━━ DATA IN THIS EXERCISE

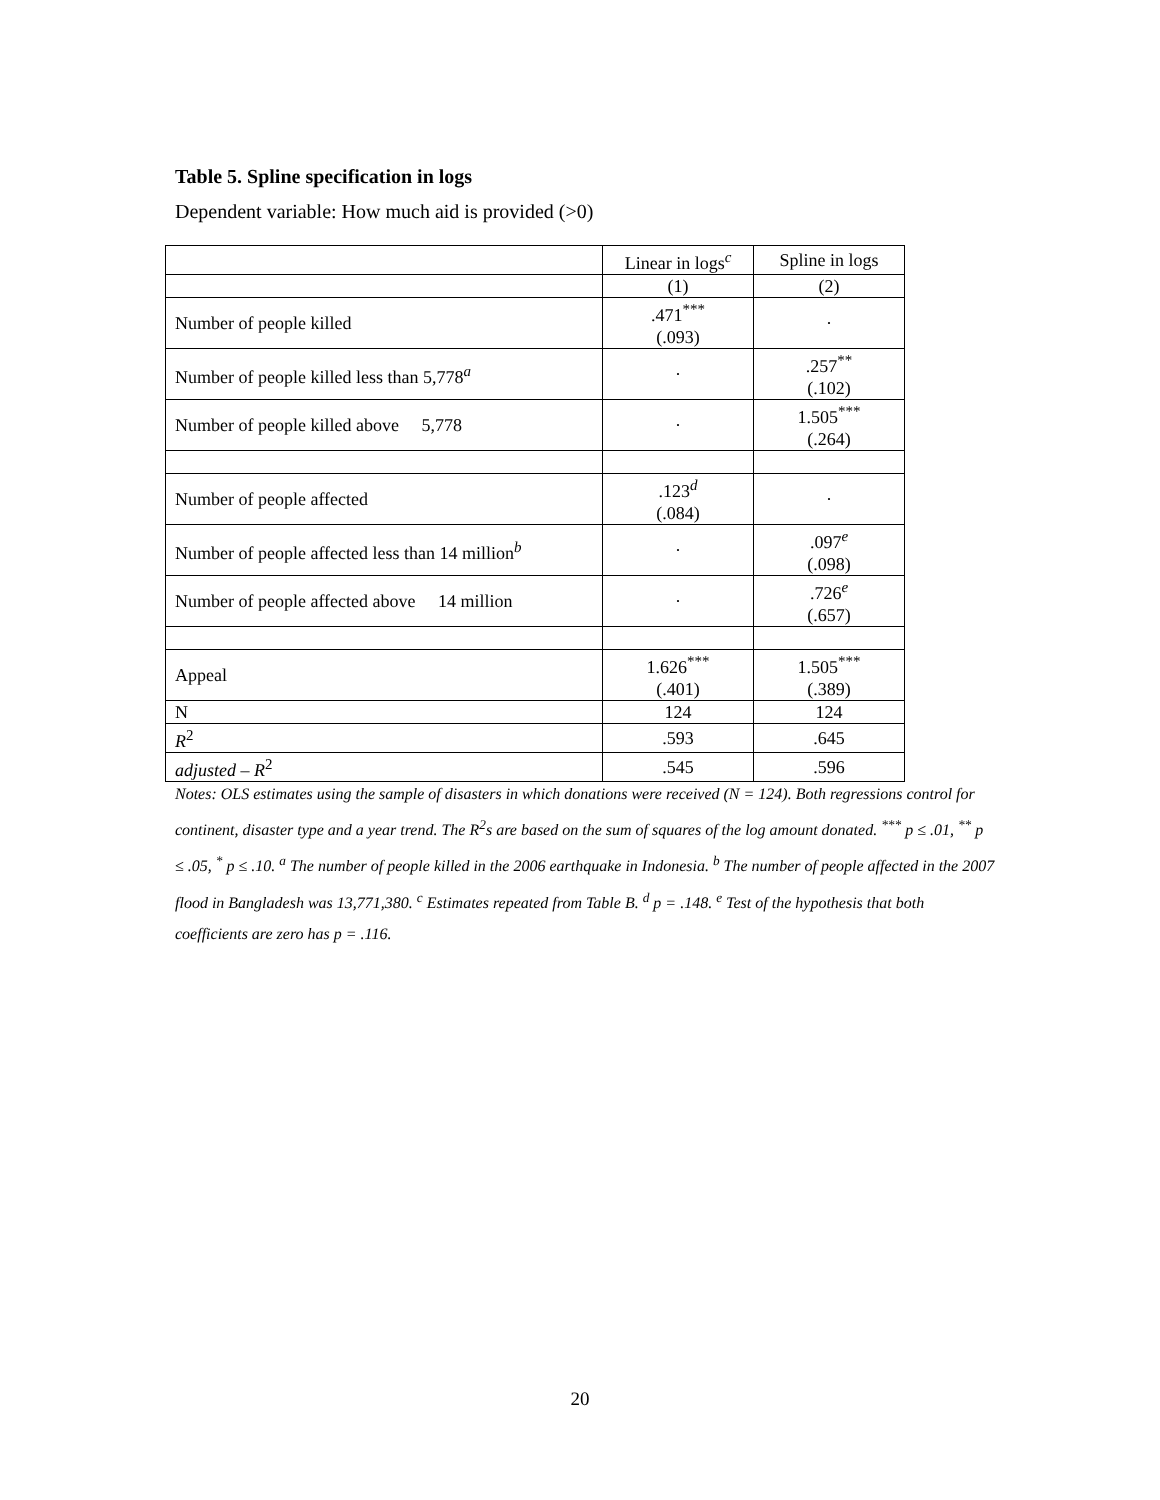Table 5. Spline specification in logs
Dependent variable: How much aid is provided (>0)
| | Linear in logs<sup>c</sup> | Spline in logs |
| | (1) | (2) |
| Number of people killed | .471<sup>***</sup> (.093) | · |
| Number of people killed less than 5,778<sup>a</sup> | · | .257<sup>**</sup> (.102) |
| Number of people killed above 5,778 | · | 1.505<sup>***</sup> (.264) |
| Number of people affected | .123<sup>d</sup> (.084) | · |
| Number of people affected less than 14 million<sup>b</sup> | · | .097<sup>e</sup> (.098) |
| Number of people affected above 14 million | · | .726<sup>e</sup> (.657) |
| Appeal | 1.626<sup>***</sup> (.401) | 1.505<sup>***</sup> (.389) |
| N | 124 | 124 |
| R<sup>2</sup> | .593 | .645 |
| adjusted – R<sup>2</sup> | .545 | .596 |
Notes: OLS estimates using the sample of disasters in which donations were received (N = 124). Both regressions control for continent, disaster type and a year trend. The R<sup>2</sup>s are based on the sum of squares of the log amount donated. <sup>***</sup> p ≤ .01, <sup>**</sup> p ≤ .05, <sup>*</sup> p ≤ .10. <sup>a</sup> The number of people killed in the 2006 earthquake in Indonesia. <sup>b</sup> The number of people affected in the 2007 flood in Bangladesh was 13,771,380. <sup>c</sup> Estimates repeated from Table B. <sup>d</sup> p = .148. <sup>e</sup> Test of the hypothesis that both coefficients are zero has p = .116.
20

━━━━

AIM OF THE TASK.
Filter the records above down to the lines containing "killed".

YOUR RESPONSE.
| Number of people killed | .471<sup>***</sup> (.093) | · |
| Number of people killed less than 5,778<sup>a</sup> | · | .257<sup>**</sup> (.102) |
| Number of people killed above 5,778 | · | 1.505<sup>***</sup> (.264) |
Notes: OLS estimates using the sample of disasters in which donations were received (N = 124). Both regressions control for continent, disaster type and a year trend. The R<sup>2</sup>s are based on the sum of squares of the log amount donated. <sup>***</sup> p ≤ .01, <sup>**</sup> p ≤ .05, <sup>*</sup> p ≤ .10. <sup>a</sup> The number of people killed in the 2006 earthquake in Indonesia. <sup>b</sup> The number of people affected in the 2007 flood in Bangladesh was 13,771,380. <sup>c</sup> Estimates repeated from Table B. <sup>d</sup> p = .148. <sup>e</sup> Test of the hypothesis that both coefficients are zero has p = .116.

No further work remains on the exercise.